Hampton era contro l’individualismo, era per la comunità, l’orgoglio di classe e per portare in America – Paese nato da una rivoluzione, ma col tempo diventato conservatore e fascista – tecniche di lotta politica utilizzate dai rivoluzionari europei.
Alla sua lucidità e coscienza politica, al suo coraggio di giovane leader si contrappone O’Neal, il “Giuda” costretto dai federali, razzisti, misogini e fascisti, a tradire la sua stessa gente.
I due interpreti, Daniel Kaluuya (Hampton) e Lakeith Stanfield (O’Neal), sono semplicemente eccezionali nel mettere in scena due diversi volti della stessa comunità. Perché se Hampton è l’oppresso che prende coscienza di sé e decide di combattere il sistema, O’Neal è immobile e condizionato dal sistema stesso, ma paradossalmente è colui al quale Hampton si rivolge.

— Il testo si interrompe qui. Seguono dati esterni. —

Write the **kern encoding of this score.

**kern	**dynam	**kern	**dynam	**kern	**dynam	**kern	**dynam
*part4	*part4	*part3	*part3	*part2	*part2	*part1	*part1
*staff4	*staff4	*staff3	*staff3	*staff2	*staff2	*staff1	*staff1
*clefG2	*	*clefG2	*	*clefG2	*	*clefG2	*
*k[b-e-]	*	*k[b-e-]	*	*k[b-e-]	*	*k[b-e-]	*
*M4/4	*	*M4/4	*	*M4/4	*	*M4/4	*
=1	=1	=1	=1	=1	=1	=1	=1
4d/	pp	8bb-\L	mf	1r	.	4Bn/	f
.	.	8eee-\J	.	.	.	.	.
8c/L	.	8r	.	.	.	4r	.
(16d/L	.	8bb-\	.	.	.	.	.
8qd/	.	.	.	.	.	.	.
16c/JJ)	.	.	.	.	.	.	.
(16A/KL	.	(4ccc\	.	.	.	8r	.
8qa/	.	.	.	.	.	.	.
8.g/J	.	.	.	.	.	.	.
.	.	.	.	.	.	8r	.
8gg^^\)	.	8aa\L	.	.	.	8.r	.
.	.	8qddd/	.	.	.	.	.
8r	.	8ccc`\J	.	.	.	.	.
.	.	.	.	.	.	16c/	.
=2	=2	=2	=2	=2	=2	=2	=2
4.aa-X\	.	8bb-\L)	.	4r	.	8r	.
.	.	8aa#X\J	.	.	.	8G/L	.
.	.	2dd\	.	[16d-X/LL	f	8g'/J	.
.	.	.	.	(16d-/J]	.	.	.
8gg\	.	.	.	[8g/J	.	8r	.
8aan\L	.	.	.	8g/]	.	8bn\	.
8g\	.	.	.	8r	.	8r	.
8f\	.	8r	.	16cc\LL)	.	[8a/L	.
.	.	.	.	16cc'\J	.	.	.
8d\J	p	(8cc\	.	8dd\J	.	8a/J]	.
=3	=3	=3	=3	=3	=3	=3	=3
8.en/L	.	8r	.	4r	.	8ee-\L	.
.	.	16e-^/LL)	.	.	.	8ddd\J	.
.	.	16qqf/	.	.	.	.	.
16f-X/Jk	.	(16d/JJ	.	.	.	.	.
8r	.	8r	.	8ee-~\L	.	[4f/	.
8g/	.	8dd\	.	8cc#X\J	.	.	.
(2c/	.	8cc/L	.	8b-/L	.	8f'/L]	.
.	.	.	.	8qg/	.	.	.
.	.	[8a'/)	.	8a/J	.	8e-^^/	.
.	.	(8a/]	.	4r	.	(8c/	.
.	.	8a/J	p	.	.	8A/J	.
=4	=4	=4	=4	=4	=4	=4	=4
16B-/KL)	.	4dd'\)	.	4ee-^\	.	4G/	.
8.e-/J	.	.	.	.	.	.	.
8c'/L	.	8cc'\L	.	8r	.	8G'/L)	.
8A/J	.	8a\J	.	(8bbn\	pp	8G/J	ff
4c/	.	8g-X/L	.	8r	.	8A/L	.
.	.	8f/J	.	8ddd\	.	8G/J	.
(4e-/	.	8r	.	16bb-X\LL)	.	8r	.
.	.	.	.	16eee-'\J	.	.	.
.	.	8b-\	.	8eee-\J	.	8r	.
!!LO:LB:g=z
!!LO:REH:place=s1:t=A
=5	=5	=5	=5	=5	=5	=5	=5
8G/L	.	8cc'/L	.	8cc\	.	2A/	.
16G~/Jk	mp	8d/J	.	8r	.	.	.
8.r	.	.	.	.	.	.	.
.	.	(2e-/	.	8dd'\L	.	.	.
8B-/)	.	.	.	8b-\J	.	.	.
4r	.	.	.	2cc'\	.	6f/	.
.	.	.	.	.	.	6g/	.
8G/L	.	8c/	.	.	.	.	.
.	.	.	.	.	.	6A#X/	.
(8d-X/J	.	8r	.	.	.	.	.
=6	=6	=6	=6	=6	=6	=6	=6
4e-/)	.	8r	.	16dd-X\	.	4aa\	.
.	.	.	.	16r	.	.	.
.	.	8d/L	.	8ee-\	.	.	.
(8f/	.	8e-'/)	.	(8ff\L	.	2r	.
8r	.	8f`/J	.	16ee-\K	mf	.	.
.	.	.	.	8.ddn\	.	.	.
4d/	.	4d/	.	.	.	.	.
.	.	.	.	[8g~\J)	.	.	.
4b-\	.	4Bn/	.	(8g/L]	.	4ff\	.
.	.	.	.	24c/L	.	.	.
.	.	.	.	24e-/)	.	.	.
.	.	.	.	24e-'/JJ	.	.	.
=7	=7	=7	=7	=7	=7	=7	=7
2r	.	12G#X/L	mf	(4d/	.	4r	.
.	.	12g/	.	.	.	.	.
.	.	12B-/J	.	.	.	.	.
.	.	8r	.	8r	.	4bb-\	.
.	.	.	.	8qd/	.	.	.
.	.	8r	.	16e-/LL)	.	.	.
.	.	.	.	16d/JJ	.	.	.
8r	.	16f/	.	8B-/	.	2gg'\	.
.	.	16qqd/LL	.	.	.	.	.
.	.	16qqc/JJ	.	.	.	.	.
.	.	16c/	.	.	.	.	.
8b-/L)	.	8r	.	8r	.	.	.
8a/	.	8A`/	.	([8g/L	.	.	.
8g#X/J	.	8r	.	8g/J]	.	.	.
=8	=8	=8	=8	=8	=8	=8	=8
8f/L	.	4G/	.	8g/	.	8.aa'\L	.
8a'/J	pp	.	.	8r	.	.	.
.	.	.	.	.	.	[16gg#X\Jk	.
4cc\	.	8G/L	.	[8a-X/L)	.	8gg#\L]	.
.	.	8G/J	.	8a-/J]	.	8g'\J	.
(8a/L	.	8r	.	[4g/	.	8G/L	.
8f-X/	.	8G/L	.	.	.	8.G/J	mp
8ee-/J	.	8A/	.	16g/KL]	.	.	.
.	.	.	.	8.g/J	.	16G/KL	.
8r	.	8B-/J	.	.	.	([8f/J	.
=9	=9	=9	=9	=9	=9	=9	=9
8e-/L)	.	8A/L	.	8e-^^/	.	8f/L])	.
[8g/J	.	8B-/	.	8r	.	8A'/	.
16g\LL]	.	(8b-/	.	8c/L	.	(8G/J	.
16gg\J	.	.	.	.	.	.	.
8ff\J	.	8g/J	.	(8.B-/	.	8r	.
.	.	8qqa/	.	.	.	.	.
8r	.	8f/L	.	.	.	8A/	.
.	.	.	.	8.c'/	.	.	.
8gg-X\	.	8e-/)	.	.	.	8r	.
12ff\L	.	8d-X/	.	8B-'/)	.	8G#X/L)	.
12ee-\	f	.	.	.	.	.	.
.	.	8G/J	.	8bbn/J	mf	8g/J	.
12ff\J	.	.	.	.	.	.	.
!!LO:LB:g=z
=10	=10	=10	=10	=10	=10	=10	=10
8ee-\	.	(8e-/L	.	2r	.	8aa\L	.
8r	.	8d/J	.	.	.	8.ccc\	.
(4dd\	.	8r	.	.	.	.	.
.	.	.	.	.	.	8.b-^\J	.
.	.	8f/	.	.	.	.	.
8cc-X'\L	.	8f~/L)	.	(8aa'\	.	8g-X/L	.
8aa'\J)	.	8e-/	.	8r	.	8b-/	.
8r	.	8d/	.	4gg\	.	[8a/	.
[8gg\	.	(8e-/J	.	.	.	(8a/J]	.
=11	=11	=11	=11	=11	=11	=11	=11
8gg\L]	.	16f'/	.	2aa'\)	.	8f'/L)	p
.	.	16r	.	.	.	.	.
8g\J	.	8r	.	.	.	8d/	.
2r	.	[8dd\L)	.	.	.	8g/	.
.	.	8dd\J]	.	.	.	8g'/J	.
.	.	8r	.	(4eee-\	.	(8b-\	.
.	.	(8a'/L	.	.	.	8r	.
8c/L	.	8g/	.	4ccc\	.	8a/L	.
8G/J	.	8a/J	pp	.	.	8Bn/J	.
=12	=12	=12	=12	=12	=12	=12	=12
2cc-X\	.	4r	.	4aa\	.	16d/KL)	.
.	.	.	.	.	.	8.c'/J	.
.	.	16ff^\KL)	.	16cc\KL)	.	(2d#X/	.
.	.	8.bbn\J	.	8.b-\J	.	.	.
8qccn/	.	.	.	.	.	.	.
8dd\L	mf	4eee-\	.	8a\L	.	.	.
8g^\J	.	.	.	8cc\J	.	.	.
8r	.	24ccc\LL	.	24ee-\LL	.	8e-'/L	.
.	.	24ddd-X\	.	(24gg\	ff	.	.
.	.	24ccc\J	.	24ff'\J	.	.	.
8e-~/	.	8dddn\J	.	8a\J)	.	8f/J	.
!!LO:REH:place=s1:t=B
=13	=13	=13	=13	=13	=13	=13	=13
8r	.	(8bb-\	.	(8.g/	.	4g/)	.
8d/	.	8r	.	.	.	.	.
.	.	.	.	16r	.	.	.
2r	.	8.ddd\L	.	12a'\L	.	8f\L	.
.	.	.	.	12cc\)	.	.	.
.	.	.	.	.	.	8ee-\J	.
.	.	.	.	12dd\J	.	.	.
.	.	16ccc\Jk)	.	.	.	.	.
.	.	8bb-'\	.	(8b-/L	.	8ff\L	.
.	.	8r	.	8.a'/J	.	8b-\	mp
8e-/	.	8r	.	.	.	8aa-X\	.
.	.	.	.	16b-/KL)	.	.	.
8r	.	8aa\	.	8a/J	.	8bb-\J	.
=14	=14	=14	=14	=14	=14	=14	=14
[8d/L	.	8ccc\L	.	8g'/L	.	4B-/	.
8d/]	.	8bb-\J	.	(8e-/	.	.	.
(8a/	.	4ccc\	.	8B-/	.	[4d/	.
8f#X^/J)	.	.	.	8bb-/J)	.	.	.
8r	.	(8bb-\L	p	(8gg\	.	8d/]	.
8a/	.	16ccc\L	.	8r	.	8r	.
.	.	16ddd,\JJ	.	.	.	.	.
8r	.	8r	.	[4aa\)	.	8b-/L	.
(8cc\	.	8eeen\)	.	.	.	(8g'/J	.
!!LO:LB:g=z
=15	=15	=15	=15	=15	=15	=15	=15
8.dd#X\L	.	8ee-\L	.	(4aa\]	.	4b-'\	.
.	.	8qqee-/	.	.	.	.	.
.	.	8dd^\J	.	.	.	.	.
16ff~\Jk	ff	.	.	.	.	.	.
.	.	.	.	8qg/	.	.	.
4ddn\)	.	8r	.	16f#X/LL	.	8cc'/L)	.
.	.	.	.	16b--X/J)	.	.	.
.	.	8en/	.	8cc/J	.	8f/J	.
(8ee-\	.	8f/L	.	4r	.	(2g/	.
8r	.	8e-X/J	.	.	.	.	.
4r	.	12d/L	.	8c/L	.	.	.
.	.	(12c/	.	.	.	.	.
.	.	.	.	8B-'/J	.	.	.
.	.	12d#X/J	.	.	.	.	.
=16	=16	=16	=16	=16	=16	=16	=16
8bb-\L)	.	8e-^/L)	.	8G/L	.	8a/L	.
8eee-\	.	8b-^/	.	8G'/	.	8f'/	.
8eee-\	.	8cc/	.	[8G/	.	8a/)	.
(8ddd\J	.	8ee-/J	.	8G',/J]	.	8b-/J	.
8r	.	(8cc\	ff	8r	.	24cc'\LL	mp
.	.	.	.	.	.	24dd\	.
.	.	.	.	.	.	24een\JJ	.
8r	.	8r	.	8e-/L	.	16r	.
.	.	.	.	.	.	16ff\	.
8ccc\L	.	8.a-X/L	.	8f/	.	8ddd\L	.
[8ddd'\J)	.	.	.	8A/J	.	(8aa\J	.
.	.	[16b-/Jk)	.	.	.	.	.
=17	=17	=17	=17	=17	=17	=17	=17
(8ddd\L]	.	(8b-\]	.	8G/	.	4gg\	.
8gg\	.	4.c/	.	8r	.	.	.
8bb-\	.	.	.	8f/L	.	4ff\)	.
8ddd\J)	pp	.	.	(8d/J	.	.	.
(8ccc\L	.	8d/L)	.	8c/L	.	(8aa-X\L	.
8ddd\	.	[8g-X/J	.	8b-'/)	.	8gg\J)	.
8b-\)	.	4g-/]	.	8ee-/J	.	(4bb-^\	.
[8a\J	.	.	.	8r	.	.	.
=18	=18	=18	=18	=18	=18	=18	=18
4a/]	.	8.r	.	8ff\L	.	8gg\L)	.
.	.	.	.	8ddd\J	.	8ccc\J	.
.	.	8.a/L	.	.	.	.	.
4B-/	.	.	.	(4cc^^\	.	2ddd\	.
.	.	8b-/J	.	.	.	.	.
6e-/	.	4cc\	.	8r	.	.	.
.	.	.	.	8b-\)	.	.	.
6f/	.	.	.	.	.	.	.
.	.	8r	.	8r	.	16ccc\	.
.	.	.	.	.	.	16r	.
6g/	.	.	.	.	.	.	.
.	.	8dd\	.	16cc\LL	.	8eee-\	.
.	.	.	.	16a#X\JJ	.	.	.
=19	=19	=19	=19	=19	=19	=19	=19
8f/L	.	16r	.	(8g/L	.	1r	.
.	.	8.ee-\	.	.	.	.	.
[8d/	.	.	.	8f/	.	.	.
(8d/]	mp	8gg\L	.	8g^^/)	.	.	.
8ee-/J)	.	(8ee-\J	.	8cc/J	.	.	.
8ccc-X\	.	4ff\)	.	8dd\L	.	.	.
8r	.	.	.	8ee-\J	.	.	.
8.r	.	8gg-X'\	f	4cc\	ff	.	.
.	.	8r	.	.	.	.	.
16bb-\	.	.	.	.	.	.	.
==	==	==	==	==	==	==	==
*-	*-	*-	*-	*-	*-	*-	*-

O’Neal è ignorante, disperato, senza futuro e o legami, intraprende un viaggio che è la presa di coscienza della sua impotenza, è attratto e assieme impaurito dalle idee di Hampton, ma fondamentalmente è la pedina nelle mani di un agente dell’FBI.
O’Neal tuttavia è anche l’erede degli schiavi neri e come loro non riesce a debellare la situazione di asservimento e terrore, di degrado e ghettizzazione in cui le minoranze in America ristagnano dai tempi della Guerra Civile.
Judas and the Black Messiah è un atto di accusa all’America come paese e società malata, incapace di correggersi, ossessionata dal pericolo comunista quando in realtà, è da sempre infettata dal mito del capitalismo come fonte di libertà. Ma l’unica libertà che garantisce è quella dei più forti. Quella dei bianchi.